Wednesday, January 21, 2015

GlobalChangeBiology in the Climate-ADAPT database

The European Climate Adaptation Platform (CLIMATE-ADAPT) aims to support Europe in adapting to climate change by providing easily searchable information about expected climate change in Europe, current and future vulnerability of regions and sectors, national and transnational adaptation strategies and actions, adaptation case studies and potential adaptation options, and tools that support adaptation planning. Information is stored in a database that contains quality checked information, including reference to the GlobalChangeBiology project.

Climate-ADAPT, The European Climate Adaptation Platform, 2014. Project GlobalChangeBiology: A physiologically-based weather-driven geospatial modelling approach to global change biology: tackling a multifaceted problem with an interdisciplinary tool. http://climate-adapt.eea.europa.eu/projects1?ace_project_id=165


Friday, December 19, 2014

GlobalChangeBiology project story published

A story about the GlobalChangeBiology project was published on the Horizon 2020 website in the Projects Stories section. The European Commission DG Research had commissioned an article on the GlobalChangeBiology project for publication on the DG Research website under “success stories”. After an interview by a professional writer, the article was prepared and eventually selected for publication on the official website of the European Commission.


European Commission, 2014. Modelling climate impacts on crops and pests. http://ec.europa.eu/programmes/horizon2020/en/news/modelling-climate-impacts-crops-and-pests

Monday, December 15, 2014

Holistic approach in invasive species research

The Mediterranean Basin is a climate change and biological invasion hotspot where recent warming is facilitating the establishment and spread of invasive species, one of which is the highly destructive South American tomato leafminer (Tuta absoluta). This pest recently invaded the Mediterranean Basin where it threatens solanaceous crops. Holistic approaches are required to project the potential geographic distribution and relative abundance of invasive species and hence are pivotal to developing sound policy for their management. This need is increasing dramatically in the face of a surge in biological invasions and climate change. However, while holistic analyses of invasive species are often advocated, they are rarely implemented. We propose that physiologically-based demographic models (PBDMs) in the context of a geographic information system (GIS) can provide the appropriate level of synthesis required to capture the complex interactions basic to manage invasive species such as T. absoluta. We review the PBDMs for two invasive flies, and use them as a basis for assessing the biological data available for the development of a PBDM for T. absoluta, and in the process identify large data gaps that using the PBDM as a guide can be easily filled. Other components for an ecologically-based management program for this pest (habitat modification, natural and classical biocontrol, pheromones, and others) are also reviewed. The development of a PBDM for T. absoluta would provide the basis for an interdisciplinary agroecological synthesis of the problem and the role different control tactics would play in region-specific control of the pest.

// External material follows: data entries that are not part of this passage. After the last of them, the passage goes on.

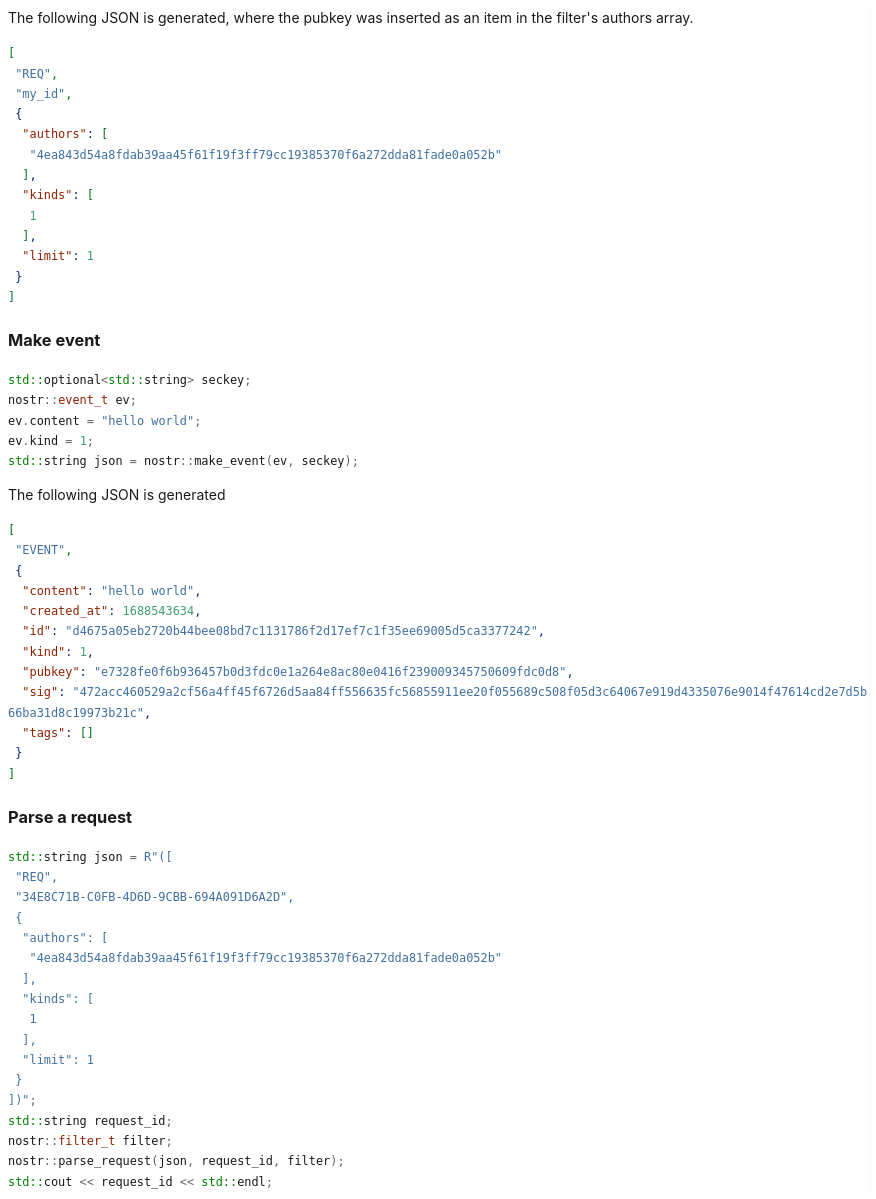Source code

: The following JSON is generated, where the pubkey was inserted as an item in the filter's authors array. 

```json
[
 "REQ",
 "my_id",
 {
  "authors": [
   "4ea843d54a8fdab39aa45f61f19f3ff79cc19385370f6a272dda81fade0a052b"
  ],
  "kinds": [
   1
  ],
  "limit": 1
 }
]
```

### Make event

```cpp
std::optional<std::string> seckey;
nostr::event_t ev;
ev.content = "hello world";
ev.kind = 1;
std::string json = nostr::make_event(ev, seckey);
```

The following JSON is generated

```json
[
 "EVENT",
 {
  "content": "hello world",
  "created_at": 1688543634,
  "id": "d4675a05eb2720b44bee08bd7c1131786f2d17ef7c1f35ee69005d5ca3377242",
  "kind": 1,
  "pubkey": "e7328fe0f6b936457b0d3fdc0e1a264e8ac80e0416f239009345750609fdc0d8",
  "sig": "472acc460529a2cf56a4ff45f6726d5aa84ff556635fc56855911ee20f055689c508f05d3c64067e919d4335076e9014f47614cd2e7d5b66ba31d8c19973b21c",
  "tags": []
 }
]
```

### Parse a request

```cpp
std::string json = R"([
 "REQ",
 "34E8C71B-C0FB-4D6D-9CBB-694A091D6A2D",
 {
  "authors": [
   "4ea843d54a8fdab39aa45f61f19f3ff79cc19385370f6a272dda81fade0a052b"
  ],
  "kinds": [
   1
  ],
  "limit": 1
 }
])";
std::string request_id;
nostr::filter_t filter;
nostr::parse_request(json, request_id, filter);
std::cout << request_id << std::endl;
```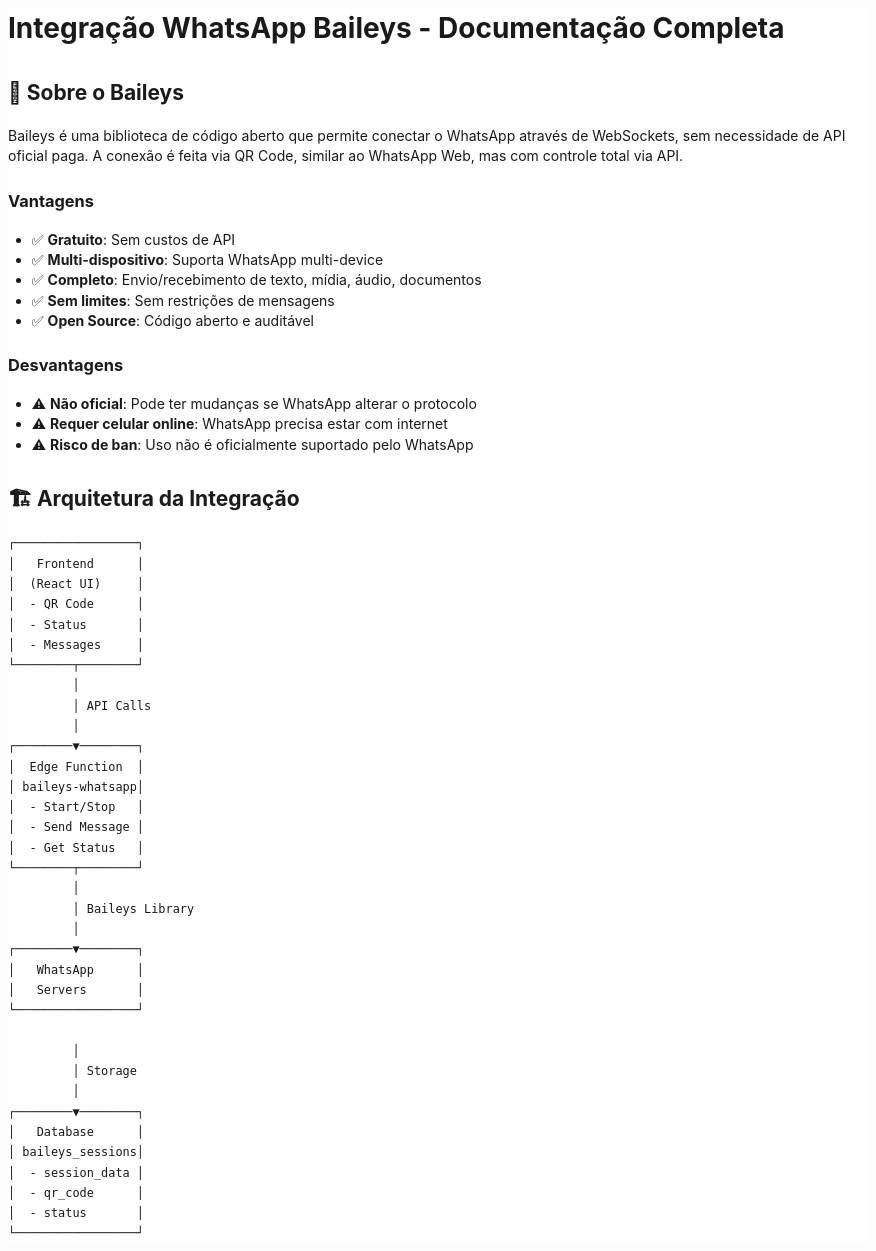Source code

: # Integração WhatsApp Baileys - Documentação Completa

## 📱 Sobre o Baileys

Baileys é uma biblioteca de código aberto que permite conectar o WhatsApp através de WebSockets, sem necessidade de API oficial paga. A conexão é feita via QR Code, similar ao WhatsApp Web, mas com controle total via API.

### Vantagens
- ✅ **Gratuito**: Sem custos de API
- ✅ **Multi-dispositivo**: Suporta WhatsApp multi-device
- ✅ **Completo**: Envio/recebimento de texto, mídia, áudio, documentos
- ✅ **Sem limites**: Sem restrições de mensagens
- ✅ **Open Source**: Código aberto e auditável

### Desvantagens
- ⚠️ **Não oficial**: Pode ter mudanças se WhatsApp alterar o protocolo
- ⚠️ **Requer celular online**: WhatsApp precisa estar com internet
- ⚠️ **Risco de ban**: Uso não é oficialmente suportado pelo WhatsApp

## 🏗️ Arquitetura da Integração

```
┌─────────────────┐
│   Frontend      │
│  (React UI)     │
│  - QR Code      │
│  - Status       │
│  - Messages     │
└────────┬────────┘
         │
         │ API Calls
         │
┌────────▼────────┐
│  Edge Function  │
│ baileys-whatsapp│
│  - Start/Stop   │
│  - Send Message │
│  - Get Status   │
└────────┬────────┘
         │
         │ Baileys Library
         │
┌────────▼────────┐
│   WhatsApp      │
│   Servers       │
└─────────────────┘

         │
         │ Storage
         │
┌────────▼────────┐
│   Database      │
│ baileys_sessions│
│  - session_data │
│  - qr_code      │
│  - status       │
└─────────────────┘
```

Ponti L., Gutierrez A.P., Altieri M.A., 2015. Holistic approach in invasive species research: the case of the tomato leaf miner in the Mediterranean Basin. Agroecology and Sustainable Food Systems, http://dx.doi.org/10.1080/21683565.2014.990074

PBDM sub-models used for all species in all trophic levels.

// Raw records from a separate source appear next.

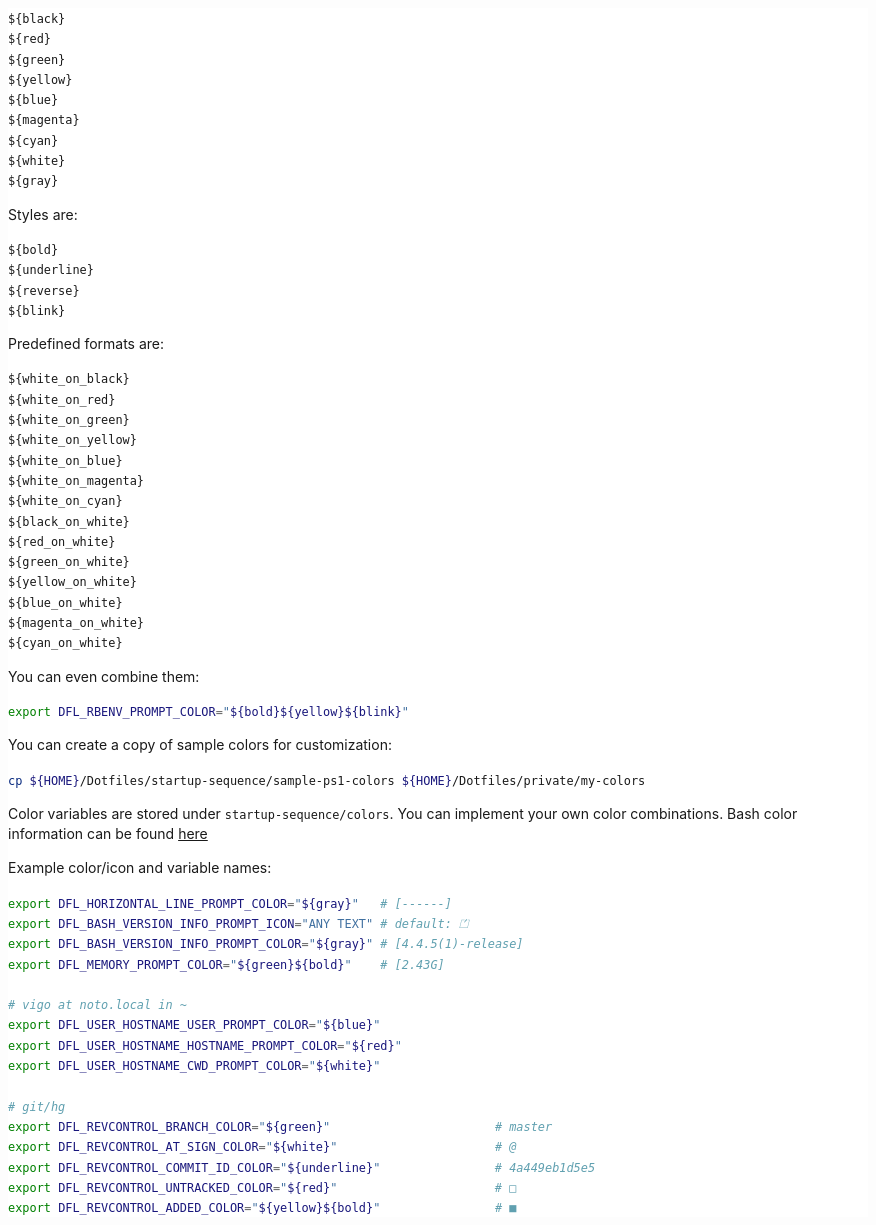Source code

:     ${black}
    ${red}
    ${green}
    ${yellow}
    ${blue}
    ${magenta}
    ${cyan}
    ${white}
    ${gray}

Styles are:

    ${bold}
    ${underline}
    ${reverse}
    ${blink}

Predefined formats are:

    ${white_on_black}
    ${white_on_red}
    ${white_on_green}
    ${white_on_yellow}
    ${white_on_blue}
    ${white_on_magenta}
    ${white_on_cyan}
    ${black_on_white}
    ${red_on_white}
    ${green_on_white}
    ${yellow_on_white}
    ${blue_on_white}
    ${magenta_on_white}
    ${cyan_on_white}

You can even combine them:

```bash
export DFL_RBENV_PROMPT_COLOR="${bold}${yellow}${blink}"
```

You can create a copy of sample colors for customization:

```bash
cp ${HOME}/Dotfiles/startup-sequence/sample-ps1-colors ${HOME}/Dotfiles/private/my-colors
```

Color variables are stored under `startup-sequence/colors`. You can implement
your own color combinations. Bash color information can be found [here](https://tldp.org/HOWTO/Bash-Prompt-HOWTO/x329.html)

Example color/icon and variable names:

```bash
export DFL_HORIZONTAL_LINE_PROMPT_COLOR="${gray}"   # [------]
export DFL_BASH_VERSION_INFO_PROMPT_ICON="ANY TEXT" # default: ⏍
export DFL_BASH_VERSION_INFO_PROMPT_COLOR="${gray}" # [4.4.5(1)-release]
export DFL_MEMORY_PROMPT_COLOR="${green}${bold}"    # [2.43G]

# vigo at noto.local in ~
export DFL_USER_HOSTNAME_USER_PROMPT_COLOR="${blue}"
export DFL_USER_HOSTNAME_HOSTNAME_PROMPT_COLOR="${red}"
export DFL_USER_HOSTNAME_CWD_PROMPT_COLOR="${white}"

# git/hg
export DFL_REVCONTROL_BRANCH_COLOR="${green}"                       # master
export DFL_REVCONTROL_AT_SIGN_COLOR="${white}"                      # @
export DFL_REVCONTROL_COMMIT_ID_COLOR="${underline}"                # 4a449eb1d5e5
export DFL_REVCONTROL_UNTRACKED_COLOR="${red}"                      # □
export DFL_REVCONTROL_ADDED_COLOR="${yellow}${bold}"                # ■
```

Friday, September 12, 2014

Invasive species and climate change: the PBDM approach

Assessing the geographic distribution and abundance of invasive species is critical for developing sound management and/or eradication policies. Ecological niche modelling approaches (ENMs) that make implicit assumptions about biology and mathematics are commonly used to predict the potential distribution of invasive species based on their recorded distribution. An alternative approach is physiologically based demographic modelling (PBDM), which explicitly incorporates the mathematics and the observed biology, including trophic interactions, to predict the temporal phenology and dynamics of a species across wide geographic areas. The invasive weed, yellow starthistle (YST) (Centaurea solstitialis), and its interactions with annual grasses and herbivorous biological control agents is used to demonstrate the utility of the PBDM approach for analysing complex invasive species problems. The PBDM predicts the distribution and relative abundance of YST accurately across the western USA, and the results are used to assess the effects of temperature, rainfall, competition from grasses and the efficacy of biocontrol efforts. Such an effort could also be used to include the direct effects of rising carbon dioxide on YST biology. A bioeconomic model could be developed to show how the YST PBDM analysis can also be used to assess the biological and economic effects of climate change on YST infestation levels regionally. Finally, this chapter discusses the need for a unified system for assessing invasive species problems at the field, regional and global levels, with the goal of enhancing the development of efficacious policy and management decisions.

Gutierrez A.P., Ponti L., 2014. Assessing and managing the impact of climate change on invasive species: the PBDM approach. In: Ziska L.H., Dukes J.S., (eds.), Invasive Species and Global Climate Change. CABI Publishing, Wallingford, UK. ISBN: 978-1780641645. http://www.cabi.org/bookshop/book/9781780641645

Trophic interactions in the yellow starthistle PBDM system.